MNI: How do you counter the view that the worst effects of the tariffs have yet to be felt?

Miran: I would refer folks to to my inflation speech from mid-December, in which I fully lay out that I actually don't need a decline in goods prices to hit my inflation. My inflation forecast is driven entirely by things that are not by things that are not core goods. So I can tolerate higher inflation from goods for a sustained period of time, in large part because I have such aggressive shelter disinflation marked in my forecast, because the housing market is plain for all to see. It is very plain to see where new rents are and where they have been for the last couple of years. And we absolutely know where measured inflation is going, because the market rents data that we've got for the last couple of years is a window into the future.  So you can have a very, very high degree of confidence on where measured shelter inflation is going over the next couple of years. And because of that confidence, it allows me to tolerate higher core goods inflation first the same period of time. 

So I actually don't need to forecast the decline in core goods inflation the way that many of my colleagues who do think that tariffs are driving material inflation there. I can tolerate it as higher for longer, because I'm willing to look at the market rents to inform my expectations of where shelter inflation goes. Indeed, one thing that I noted in the speech, is that if I end up being right about housing, and I'm not alone on this view on housing, by the way… but if I end up being right on housing and wrong on tariffs, and then goods inflation does come down as a result of tariffs, we're going to end up pretty substantially undershooting our target as a result of that. That's a risk that I feel is really being underappreciated by people. We seem to be having a lot of people that that are fighting the last war without sort of thinking about the fact that we have two sided risk looking forward. 

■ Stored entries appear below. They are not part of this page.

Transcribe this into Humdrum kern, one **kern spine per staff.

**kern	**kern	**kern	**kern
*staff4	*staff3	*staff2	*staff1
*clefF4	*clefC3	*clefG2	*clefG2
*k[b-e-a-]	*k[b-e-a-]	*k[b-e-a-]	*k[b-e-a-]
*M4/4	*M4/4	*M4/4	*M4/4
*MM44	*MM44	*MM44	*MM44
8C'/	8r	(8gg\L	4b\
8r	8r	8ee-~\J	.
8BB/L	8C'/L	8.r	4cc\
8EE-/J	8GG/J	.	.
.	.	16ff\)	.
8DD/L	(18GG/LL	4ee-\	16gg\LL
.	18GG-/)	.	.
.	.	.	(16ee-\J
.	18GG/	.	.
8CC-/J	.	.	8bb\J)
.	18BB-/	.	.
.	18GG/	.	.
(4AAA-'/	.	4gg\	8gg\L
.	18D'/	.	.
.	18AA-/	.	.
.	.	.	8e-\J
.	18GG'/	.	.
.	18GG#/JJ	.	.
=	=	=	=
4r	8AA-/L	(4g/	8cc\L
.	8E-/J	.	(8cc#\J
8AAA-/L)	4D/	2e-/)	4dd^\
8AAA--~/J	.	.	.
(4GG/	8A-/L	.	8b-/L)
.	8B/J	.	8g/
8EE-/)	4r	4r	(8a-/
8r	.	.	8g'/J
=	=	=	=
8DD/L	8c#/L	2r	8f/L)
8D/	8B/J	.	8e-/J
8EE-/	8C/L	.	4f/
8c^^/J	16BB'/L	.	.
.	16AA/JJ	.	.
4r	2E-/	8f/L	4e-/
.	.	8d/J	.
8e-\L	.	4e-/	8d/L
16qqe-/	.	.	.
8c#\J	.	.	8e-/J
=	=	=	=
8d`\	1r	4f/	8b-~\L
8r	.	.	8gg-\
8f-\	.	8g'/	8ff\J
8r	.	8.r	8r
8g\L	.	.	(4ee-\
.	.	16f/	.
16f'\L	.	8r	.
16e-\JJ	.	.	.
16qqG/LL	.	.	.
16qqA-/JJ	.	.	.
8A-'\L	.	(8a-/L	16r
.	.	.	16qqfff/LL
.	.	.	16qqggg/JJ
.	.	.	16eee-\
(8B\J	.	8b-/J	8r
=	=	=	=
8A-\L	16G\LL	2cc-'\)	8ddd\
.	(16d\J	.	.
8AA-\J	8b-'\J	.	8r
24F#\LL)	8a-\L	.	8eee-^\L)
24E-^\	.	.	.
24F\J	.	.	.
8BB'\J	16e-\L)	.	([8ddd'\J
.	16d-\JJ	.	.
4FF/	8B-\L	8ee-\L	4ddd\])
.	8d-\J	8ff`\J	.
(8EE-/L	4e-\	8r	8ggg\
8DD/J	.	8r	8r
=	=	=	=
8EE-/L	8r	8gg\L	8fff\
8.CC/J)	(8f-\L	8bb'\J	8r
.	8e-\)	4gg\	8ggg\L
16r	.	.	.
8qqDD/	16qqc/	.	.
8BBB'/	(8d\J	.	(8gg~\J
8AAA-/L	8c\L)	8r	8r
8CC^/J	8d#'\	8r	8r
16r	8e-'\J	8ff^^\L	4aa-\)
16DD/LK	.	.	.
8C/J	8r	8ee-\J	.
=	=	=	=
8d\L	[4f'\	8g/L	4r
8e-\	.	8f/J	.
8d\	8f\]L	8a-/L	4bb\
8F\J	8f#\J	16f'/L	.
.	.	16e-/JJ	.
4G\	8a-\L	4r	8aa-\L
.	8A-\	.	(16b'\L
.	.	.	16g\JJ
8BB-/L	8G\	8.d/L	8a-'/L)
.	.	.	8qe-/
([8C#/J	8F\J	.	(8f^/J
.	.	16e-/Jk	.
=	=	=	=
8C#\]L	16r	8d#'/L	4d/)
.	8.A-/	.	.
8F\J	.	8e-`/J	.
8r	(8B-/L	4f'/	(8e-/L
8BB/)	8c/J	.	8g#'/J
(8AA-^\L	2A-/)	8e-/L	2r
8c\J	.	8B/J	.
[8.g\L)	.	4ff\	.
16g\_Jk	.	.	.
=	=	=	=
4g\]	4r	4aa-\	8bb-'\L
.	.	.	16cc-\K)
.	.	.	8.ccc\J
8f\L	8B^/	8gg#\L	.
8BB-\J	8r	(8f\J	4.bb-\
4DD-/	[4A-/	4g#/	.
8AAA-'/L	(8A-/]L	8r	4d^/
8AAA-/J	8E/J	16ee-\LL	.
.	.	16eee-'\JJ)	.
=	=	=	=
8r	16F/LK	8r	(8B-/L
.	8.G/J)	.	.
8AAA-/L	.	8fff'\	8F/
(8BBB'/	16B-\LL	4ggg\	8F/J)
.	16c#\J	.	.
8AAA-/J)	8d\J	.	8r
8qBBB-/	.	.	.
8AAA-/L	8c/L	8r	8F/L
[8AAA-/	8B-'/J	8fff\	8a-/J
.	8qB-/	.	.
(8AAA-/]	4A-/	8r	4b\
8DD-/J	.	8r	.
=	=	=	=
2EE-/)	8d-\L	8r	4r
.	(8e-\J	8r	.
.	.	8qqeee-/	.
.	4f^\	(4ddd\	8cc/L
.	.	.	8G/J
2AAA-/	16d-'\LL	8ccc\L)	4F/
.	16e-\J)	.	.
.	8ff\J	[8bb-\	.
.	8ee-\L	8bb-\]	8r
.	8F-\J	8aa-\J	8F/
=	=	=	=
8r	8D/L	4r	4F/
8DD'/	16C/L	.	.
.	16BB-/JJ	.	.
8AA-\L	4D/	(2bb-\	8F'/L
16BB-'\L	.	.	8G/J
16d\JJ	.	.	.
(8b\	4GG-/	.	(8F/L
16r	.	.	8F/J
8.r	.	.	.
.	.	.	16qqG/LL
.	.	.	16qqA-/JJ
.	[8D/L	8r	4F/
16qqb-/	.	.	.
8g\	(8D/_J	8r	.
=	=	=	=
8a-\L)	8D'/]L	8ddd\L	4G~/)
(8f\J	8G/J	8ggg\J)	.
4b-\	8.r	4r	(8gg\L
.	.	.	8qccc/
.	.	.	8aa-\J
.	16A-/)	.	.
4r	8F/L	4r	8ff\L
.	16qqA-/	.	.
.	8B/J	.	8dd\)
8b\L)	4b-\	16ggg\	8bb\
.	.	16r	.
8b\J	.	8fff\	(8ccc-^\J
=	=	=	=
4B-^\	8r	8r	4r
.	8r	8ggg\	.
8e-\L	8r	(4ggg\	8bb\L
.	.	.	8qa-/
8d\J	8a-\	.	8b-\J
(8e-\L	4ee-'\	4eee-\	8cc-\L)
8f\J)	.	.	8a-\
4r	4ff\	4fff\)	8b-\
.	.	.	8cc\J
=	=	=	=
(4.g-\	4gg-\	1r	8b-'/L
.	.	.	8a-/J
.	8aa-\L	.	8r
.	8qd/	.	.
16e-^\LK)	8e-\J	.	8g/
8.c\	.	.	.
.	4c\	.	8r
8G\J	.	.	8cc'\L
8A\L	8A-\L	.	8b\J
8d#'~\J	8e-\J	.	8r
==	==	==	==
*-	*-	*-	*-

MNI: Does that mean policy would need to be accommodative, significantly below neutral if that’s the case? 

Miran: Well, if inflation ends up undershooting your target and unemployment is above where you think the natural rate of unemployment is, then that would call for a very stimulative monetary policy. To be clear, that's not my base expectation, because I don't think that I'm going to be wrong about tariffs. I think people have been moving in my direction on tariffs all year long, and I think people will continue moving in my direction on tariffs. If I had a different view on tariffs, I would change my view on tariffs, but I have not seen anything to do with me otherwise. So this is just an exercise of ‘what if I'm wrong’ type of thing.

MNI: One last question about your own plans. There is no nominee currently on the slate to replace you as Fed governor even though the term to which you were appointed officially expires at the end of the month.  Does that mean that you're staying for the foreseeable future?

Miran: Until somebody else is confirmed into my seat, I will continue to sit in my seat. That means what happens depends on whether somebody is nominated for my seat, and then what the timeline for that person's confirmation is, if someone is nominated for my seat. Whether I'll remain on the Federal Reserve if somebody is confirmed into my current seat will depend on a variety of those things, including how many seats are open, and whether the president nominates me for one of them, or wants to keep me in this seat. That's not up to me.